» **Teks Bacaan**:
* * * * * * * * *
Penyebabnya, banyak perusahaan yang membutuhkan proses penyesuaian untuk melakukan eksekusi terhadap lebih banyak sumur. Apalagi, banyak peralatan seperti rig yang tidak mendapatkan pemeliharaan dengan baik lantaran perusahaan tidak mendapatkan penghasilan ketika pandemi. Akibatnya, biaya untuk pemeliharaan rig menjadi lebih terbatas.
“Akhirnya ketika dibutuhkan rig lebih banyak, kondisinya tidak layak. Artinya, harus banyak perbaikan, butuh investasi, dan sebagainya. Mudah-mudahan tahun depan kita akan jauh lebih baik dengan kondisi misalnya peralatan rig lebih siap melakukan kegiatan di hulu migas ini,” terangnya.
Sumur Eskplorasi
Pada tahun ini, SKK Migas menargetkan penyelesaian 55 sumur eksplorasi. Nanang juga menargetkan penambangan 3 sumur tambahan seperti di Andaman yang menjadi daerah baru yang mulai dilirik, khususnya setelah penemuan Timpan-1 pada awal tahun ini.
Menurutnya, bila itu berhasil, ketiga sumur tersebut akan memberikan dampak luar biasa di Andaman yang dianggap sebagai area yang sebelumnya tidak memiliki kegiatan eksplorasi (remote area).
Eksplorasi, Nanang melanjutkan, akan dilakukan terutama di Indonesia bagian timur karena dinilai memiliki potensi yang belum ditindaklanjuti secara masif. Berbeda dengan Indonesia bagian barat yang cukup matang dari sisi eksplorasi.
“Misalnya ketemunya lapangan abadi Masela, lapangan Asap, Seram, dan sebagainya. Harapannya ketemunya lapangan-lapangan besar itu di Indonesia timur walaupun Indonesia barat juga masih punya peluang,” tuturnya.
Target Investasi
Pada perkembangan lain, SKK Migas menargetkan investasi hulu migas sejumlah US$15,5 miliar atau lebih tinggi 28% dari realisasi 2022. Sepanjang semester I-2023, realisasi investasi hulu migas baru mencapai US$5,7 miliar.
Menurut Nanang, progres investasi hulu migas terkendala isu pengeboran sumur karena penghentian keamanan (safety stand-down), ketersediaan rig, dan tenaga kerja.
Selain itu, Nanang melanjutkan, terdapat perubahan pola dari investor di sektor hulu migas. Banyak investor yang sudah tidak tertarik untuk melakukan investasi dalam jangka panjang.
SKK Migas pun berencana melakukan penyesuaian terhadap perubahan tersebut dengan memangkas siklus waktu.
Selama ini, eksplorasi setidaknya membutuhkan waktu lebih dari 5 tahun karena setelah pengajuan rencana pengembangan atau plan of development (POD), terdapat proses peninjauan, lalu diterbitkan keputusan investasi atau final investment decision (FID), dan sebagainya.
“Namun, ada beberapa kasus yang paling cepat misalnya di Texcal Mahato di Sumatra tengah dekat Rokan. Mereka discovery, ajukan POD, di-apporve, langsung lakukan kegiatan development. Tidak sampai 2 tahun sudah produksi. Ada hal-hal yg bisa diakselerasi, tetapi tergantung ketersediaan infrastruktur. Kalau belum ada, tentu lebih lama dibandingkan dengan yang sudah ada,” kata Nanang.
* * * * * * * * *
» **Informasi yang Diberikan**:
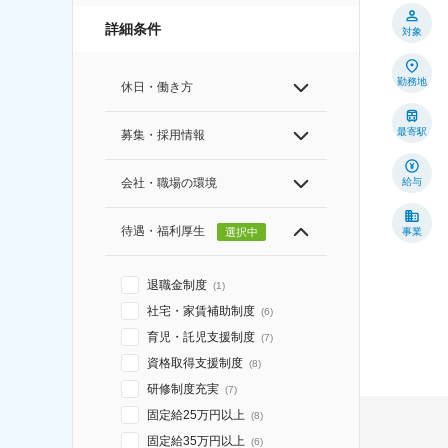
詳細条件
対象
勤務地
休日・働き方
最寄駅
募集・採用情報
給与
会社・職場の環境
待遇・福利厚生
選択中
事業
退職金制度
(
1
)
社宅・家賃補助制度
(
6
)
育児・託児支援制度
(
7
)
資格取得支援制度
(
8
)
研修制度充実
(
7
)
固定給25万円以上
(
8
)
固定給35万円以上
(
6
)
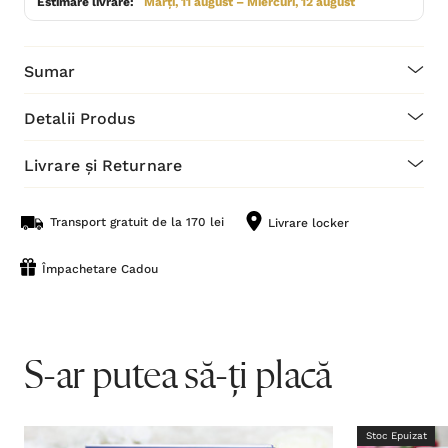
Estimare livrare:
Marți, 11 august – Miercuri, 12 august
Sumar
Detalii Produs
Livrare și Returnare
Transport gratuit de la 170 lei
Livrare locker
Împachetare Cadou
S-ar putea să-ți placă
Stoc Epuizat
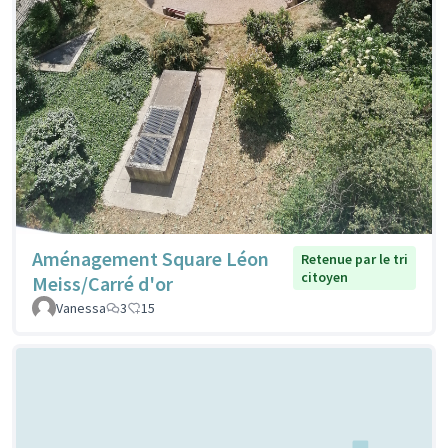
Aménagement Square Léon
Retenue par le tri
citoyen
Meiss/Carré d'or
Vanessa
3
15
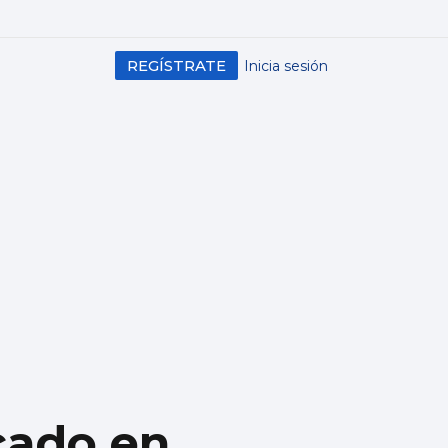
REGÍSTRATE
Inicia sesión
cado en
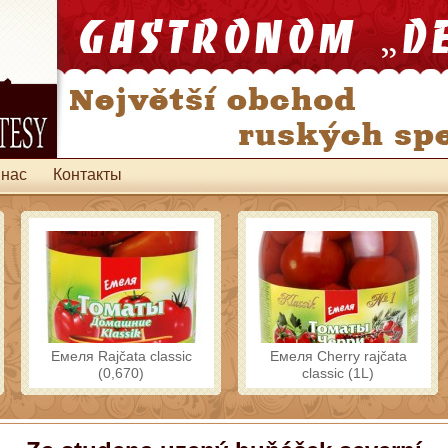
 нас
Контакты
Емеля Rajčata classic
Емеля Cherry rajčata
(0,670)
classic (1L)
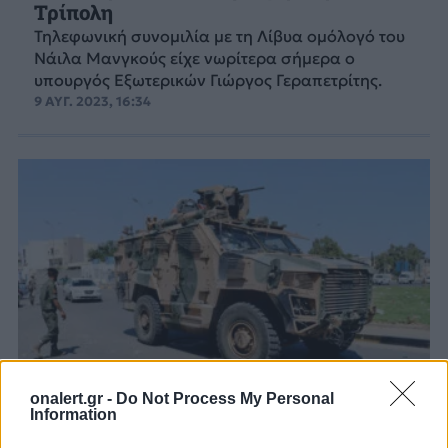
Τρίπολη
Τηλεφωνική συνομιλία με τη Λίβυα ομόλογό του
Νάιλα Μανγκούς είχε νωρίτερα σήμερα ο
υπουργός Εξωτερικών Γιώργος Γεραπετρίτης.
9 ΑΥΓ. 2023, 16:34
onalert.gr -
Do Not Process My Personal
Information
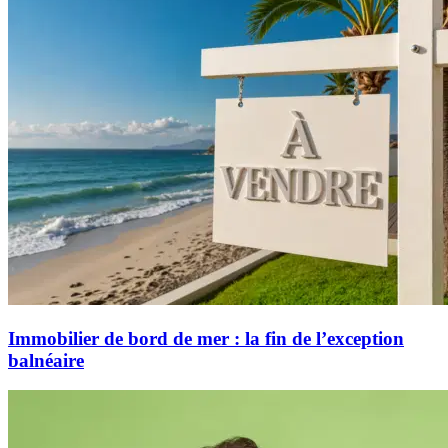
Immobilier de bord de mer : la fin de l’exception
balnéaire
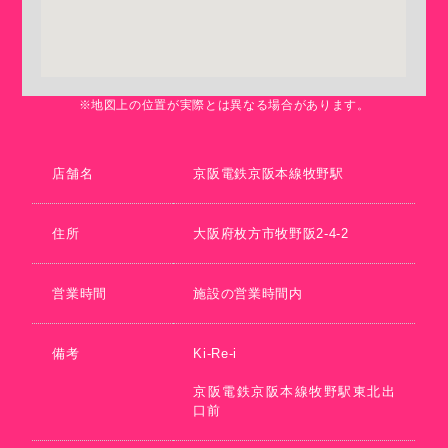
※地図上の位置が実際とは異なる場合があります。
店舗名
京阪電鉄京阪本線牧野駅
住所
大阪府枚方市牧野阪2-4-2
営業時間
施設の営業時間内
備考
Ki-Re-i
京阪電鉄京阪本線牧野駅東北出
口前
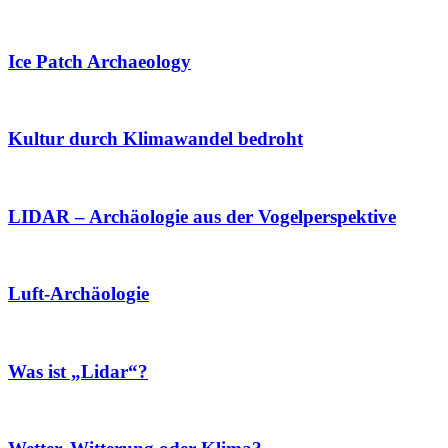
Ice Patch Archaeology
Kultur durch Klimawandel bedroht
LIDAR – Archäologie aus der Vogelperspektive
Luft-Archäologie
Was ist „Lidar“?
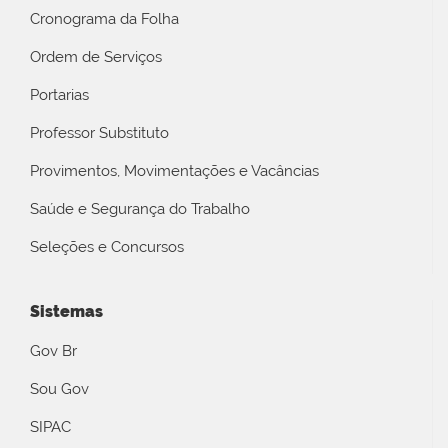
Cronograma da Folha
Ordem de Serviços
Portarias
Professor Substituto
Provimentos, Movimentações e Vacâncias
Saúde e Segurança do Trabalho
Seleções e Concursos
Sistemas
Gov Br
Sou Gov
SIPAC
* * * * * * * * *
» **Tugas yang Diminta**:
1/ Tentukan apakah setiap pernyataan berikut sesuai dengan teks bacaan. Jawab ya atau tidak, lalu kutip kata-kata teks yang menjadi penentunya.
(a) SKK Migas menargetkan penyelesaian 55 sumur eksplorasi pada tahun ini.
(b) Eksplorasi akan dilakukan terutama di Indonesia bagian barat.
(c) Realisasi investasi hulu migas sepanjang semester I-2023 sudah mencapai US$15,5 miliar.
2/ Terjemahkan kalimat dari teks bacaan ini ke dalam bahasa Inggris: "Banyak investor yang sudah tidak tertarik untuk melakukan investasi dalam jangka panjang."

» **Jawaban Tiap Tugas**:
1/
(a) Ya: "Pada tahun ini, SKK Migas menargetkan penyelesaian 55 sumur eksplorasi."
(b) Tidak: "Eksplorasi, Nanang melanjutkan, akan dilakukan terutama di Indonesia bagian timur"
(c) Tidak: "Sepanjang semester I-2023, realisasi investasi hulu migas baru mencapai US$5,7 miliar."

2/ Many investors are no longer interested in making long-term investments.